Sonia, par l'ETH de Zurich
Début 2024, trois étudiants de l'école polytechnique fédérale de Zurich présentaient Sonia, leur application de santé mentale capable d'interagir par message écrit et par téléphone avec ses utilisateurs. Spécialement programmée pour accueillir des problèmes liés à l'anxiété ou au burnout, cette IA made in Suisse propose trois sessions gratuites à tous ses abonnés, mais reste complètement gratuite pour les étudiants de l'ETH souhaitant l'utiliser.

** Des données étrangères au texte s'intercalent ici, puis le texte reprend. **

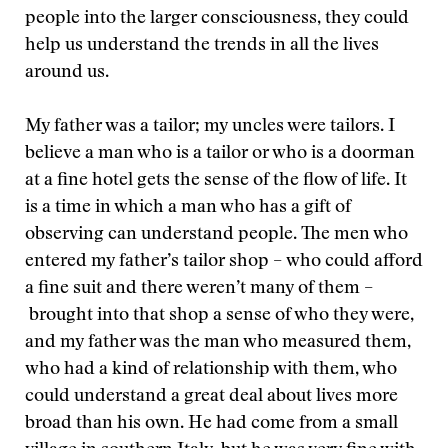
people into the larger consciousness, they could
help us understand the trends in all the lives
around us.
My father was a tailor; my uncles were tailors. I
believe a man who is a tailor or who is a doorman
at a fine hotel gets the sense of the flow of life. It
is a time in which a man who has a gift of
observing can understand people. The men who
entered my father’s tailor shop – who could afford
a fine suit and there weren’t many of them –
brought into that shop a sense of who they were,
and my father was the man who measured them,
who had a kind of relationship with them, who
could understand a great deal about lives more
broad than his own. He had come from a small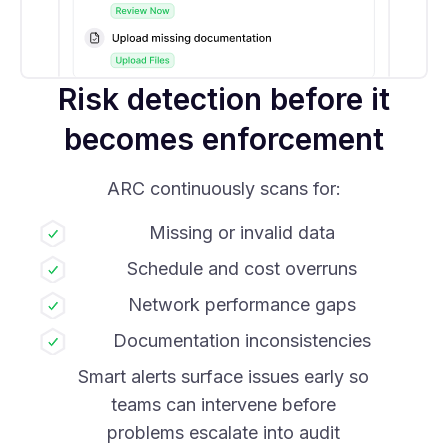
Risk detection before it
becomes enforcement
ARC continuously scans for:
Missing or invalid data
Schedule and cost overruns
Network performance gaps
Documentation inconsistencies
Smart alerts surface issues early so
teams can intervene before
problems escalate into audit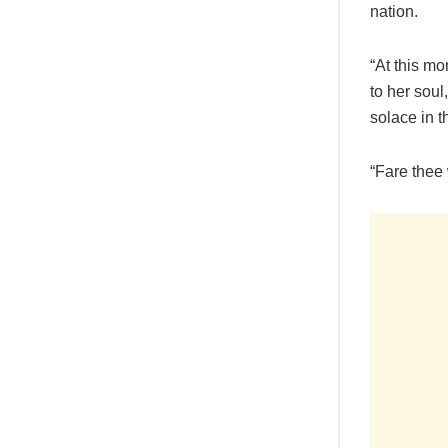
nation.
“At this mo
to her soul
solace in 
“Fare thee 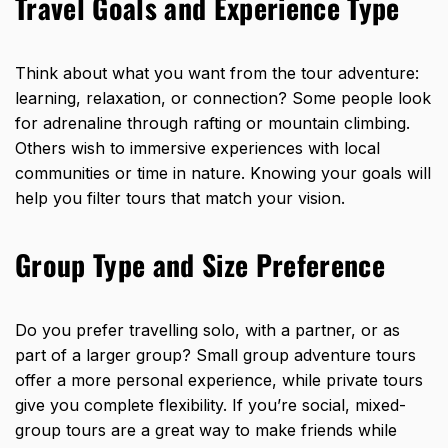
Travel Goals and Experience Type
Think about what you want from the tour adventure:
learning, relaxation, or connection? Some people look
for adrenaline through rafting or mountain climbing.
Others wish to immersive experiences with local
communities or time in nature. Knowing your goals will
help you filter tours that match your vision.
Group Type and Size Preference
Do you prefer travelling solo, with a partner, or as
part of a larger group? Small group adventure tours
offer a more personal experience, while private tours
give you complete flexibility. If you’re social, mixed-
group tours are a great way to make friends while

Son offre promet à la fois des sessions poussées de thérapie cognitivo-comportementale et des discussions brèves appréciées par les utilisateurs ayant «quelque chose sur le cœur». Disponible sur l'AppStore (et bientôt sur Android) depuis quelques semaines, la création zurichoise a remporté de prix 2024 de la meilleure application d'IA spécialisée dans la thérapie guidée.
ChatGPT et ses jeux de rôle
Ce cher ChatGPT peut également s'improviser psychologue… pour autant qu'on formule une question adéquate dans le prompt! Matthieu Corthésy explique en effet que l'outil possède un talent particulier pour le jeu de rôle, lorsqu'on lui demande d'incarner un personnage spécifique. Dans le cadre de la santé mentale, il suffit donc d'exiger que le robot s'adresse à nous «comme un éminent psychologue professionnel». C'est d'ailleurs en se basant sur cette technique que la spécialiste en intelligence artificielle britannique Heather Murray a appris à ChatGPT de la soutenir lorsqu'elle souffre de crises d'angoisse: dès qu'elle commence à ressentir les premiers signes annonciateurs de panique, elle brandit l'application qui lui rappelle des réflexes de sophrologie.

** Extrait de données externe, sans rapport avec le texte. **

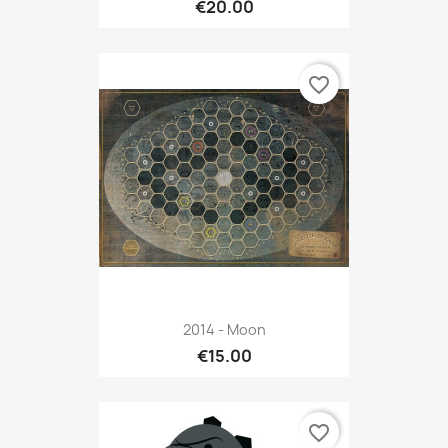
€20.00
favorite_border
2014 - Moon
€15.00
favorite_border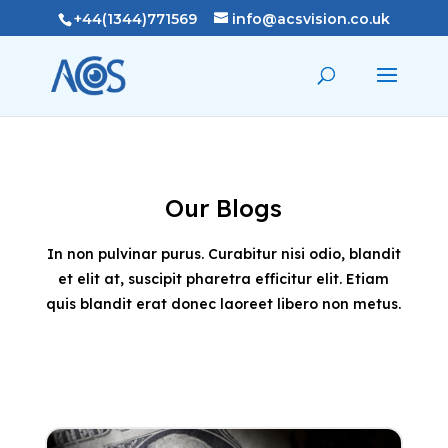
+44(1344)771569
info@acsvision.co.uk
Our Blogs
In non pulvinar purus. Curabitur nisi odio, blandit
et elit at, suscipit pharetra efficitur elit. Etiam
quis blandit erat donec laoreet libero non metus.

«Comme l’IA est douée pour imiter et feindre, le principe du jeu de rôle peut être une bonne technique de prompt, résume Matthieu Corthésy. D’ailleurs, la plupart de ces chatbots se basent sur ChatGPT, auquel on a indiqué qu’il devait jouer le rôle d’un psychologue renommé.»
Attention aux dérives
Bien que ces outils s'avèrent de plus en plus performants, notre intervenant rappelle qu'une certaine vigilance est de mise, lorsqu'on confie nos états d'âmes à des robots: «Le risque est de céder à l’anthropomorphisme, d’attribuer de véritables émotions aux robots, qui n’en ont absolument pas, pointe-t-il. Tout est construit, il n’y a pas d’empathie réelle. Et bien que ce type d’outil peut s’avérer utile, apporter une première base de ressources lorsqu’il est impossible de contacter un thérapeute dans l'immédiat, cela peut aussi mener à des dérives, notamment pour les personnes plus vulnérables, comme les jeunes, qui risquent d'avoir plus de mal à distinguer les robots des véritables consciences humaines empathiques.»
Et l'expert de rappeler que, dans certaines situations, les IA peuvent répondre de manière assez frontale à des questions plutôt vulnérables… Pas toujours diplomatiques, ces machines.